EXERCISE INSTRUCTIONS ::
a – In the Prefect states page, what are the three main types of states?
b – Using the Prefect states page, explain why the engine wraps a Scheduled state in a Submitted meta-state instead of replacing it.

PAGE EXTRACT ::
···

States

Overview

States are the "currency" of Prefect. All information about tasks and flows is transmitted via rich State objects. While you don't need to know the details of the state system to use Prefect, you can give your workflows superpowers by taking advantage of it.

At any moment, you can learn anything you need to know about a task or flow by examining its current state or the history of its states. For example, a state could tell you:

  • that a task is scheduled to make a third run attempt in an hour
  • that a task succeeded and what data it produced
  • that a task is paused and waiting for a user to resume it
  • that a task's output is cached and will be reused on future runs
  • that a task failed because it timed out
  • etc. etc.

By manipulating a relatively small number of task states, Prefect workflows can harness this emergent complexity.

Only runs have states

Though we often refer to the "state" of a flow or a task, what we really mean is the state of a flow run or a task run. Flows and tasks are templates that describe what a system does; only when we run the system does it also take on a state. So while we might refer to a task as "running" or being "successful", we really mean that a specific instance of the task is in that state.

State objects

All State objects have three important characteristics: a type, message, and result. Some states have additional fields, as well. For example, a Retrying state has a field that says when the task should be retried.

Messages

State messages usually explain why the state was entered. In the case of Failed states, they often contain the error message associated with the failure.

Success(message="The task succeeded!")

or

Pending(message="This task is waiting to start")

Results

State results carry data associated with the state. For task Success states, this is the data produced by the task. For Failed states, it is often the Python Exception object that led to the failure.

Failed results

Because all states have a result field, it means that tasks can work with the results of failed upstream tasks. This may seem surprising, but it's incredibly powerful. For example, a task that runs after a failed task could look at the failed result to see exactly why the failure took place. A task following a skipped task could receive a message indicating why the task was skipped.

To be clear: the default trigger will not run tasks that follow failed tasks, so users will have to opt-in to this functionality.

State types

There are three main types of states: Pending, Running, and Finished. Flows and tasks typically progress through them in that order, possibly more than once. Each state type has many children. For example, Scheduled and Retrying are both Pending states; Success and Failed are both Finished states.

At each stage of the execution pipeline, the current state determines what actions are taken. For example, if you attempt to run a task in a Success state it will simply exit the pipeline, because Finished states are never re-run. If you attempt to run a task in a Retrying state, it will proceed only as long as the state's scheduled retry time has already passed. In this way, states carry all of the critical information the Prefect engine uses to make decisions about workflow logic.

Meta-states

There's actually a fourth kind of state, called a MetaState, but it doesn't affect the execution pipeline. Instead, meta-states are used by Prefect to enhance existing states with additional information. For example, two meta-states are Submitted and Queued. These are used to "wrap" other states in a way that makes the original state recoverable. For example, a Scheduled state might be put into a Submitted state to indicate that it's been submitted for execution, but the original Scheduled state is needed by the engine to perform runtime logic. By wrapping the Scheduled state with the Submitted meta-state, rather than replacing it, the engine is able to recover the original information it needs.

···

DATA LINES ::
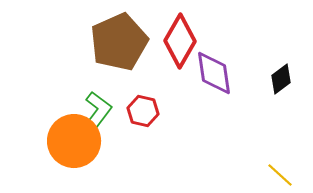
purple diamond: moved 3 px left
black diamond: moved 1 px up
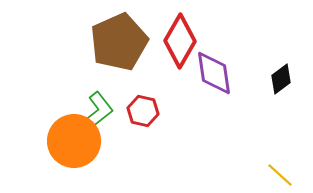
green L-shape: rotated 15 degrees clockwise
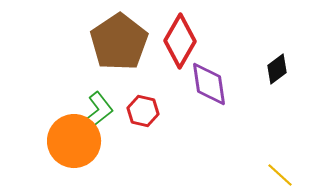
brown pentagon: rotated 10 degrees counterclockwise
purple diamond: moved 5 px left, 11 px down
black diamond: moved 4 px left, 10 px up
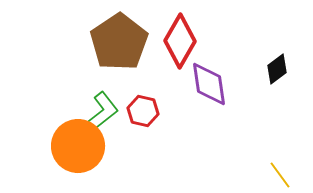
green L-shape: moved 5 px right
orange circle: moved 4 px right, 5 px down
yellow line: rotated 12 degrees clockwise
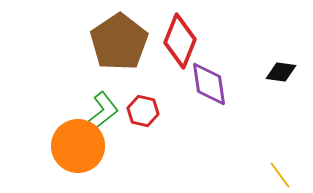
red diamond: rotated 8 degrees counterclockwise
black diamond: moved 4 px right, 3 px down; rotated 44 degrees clockwise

···

SOLUTIONS FOR EACH TASK ::
a – Pending, Running, and Finished.

b – The engine still needs the original Scheduled state to carry out its runtime logic. Wrapping it in the Submitted meta-state shows that the run has been submitted for execution while keeping the original state recoverable.